#### Camera geometry data:
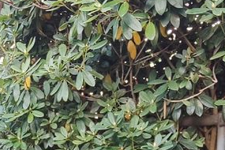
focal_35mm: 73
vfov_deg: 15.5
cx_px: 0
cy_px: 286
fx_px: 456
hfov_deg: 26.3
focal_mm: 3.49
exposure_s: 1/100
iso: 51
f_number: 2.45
* * *
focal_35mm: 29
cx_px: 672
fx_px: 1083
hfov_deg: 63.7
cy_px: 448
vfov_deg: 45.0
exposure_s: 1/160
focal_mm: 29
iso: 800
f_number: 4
* * *
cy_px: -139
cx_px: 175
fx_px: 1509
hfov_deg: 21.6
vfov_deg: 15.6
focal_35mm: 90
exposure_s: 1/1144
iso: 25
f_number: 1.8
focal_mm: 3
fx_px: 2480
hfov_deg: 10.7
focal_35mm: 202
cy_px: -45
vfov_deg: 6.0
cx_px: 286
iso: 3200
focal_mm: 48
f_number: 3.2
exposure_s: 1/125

#### Activity:
Please write out, exactly as they appear above, only the lines in the stretch from the line with "focal_35mm: 73" through the line with "f_number: 2.45".

#### Output for this exercise:
focal_35mm: 73
vfov_deg: 15.5
cx_px: 0
cy_px: 286
fx_px: 456
hfov_deg: 26.3
focal_mm: 3.49
exposure_s: 1/100
iso: 51
f_number: 2.45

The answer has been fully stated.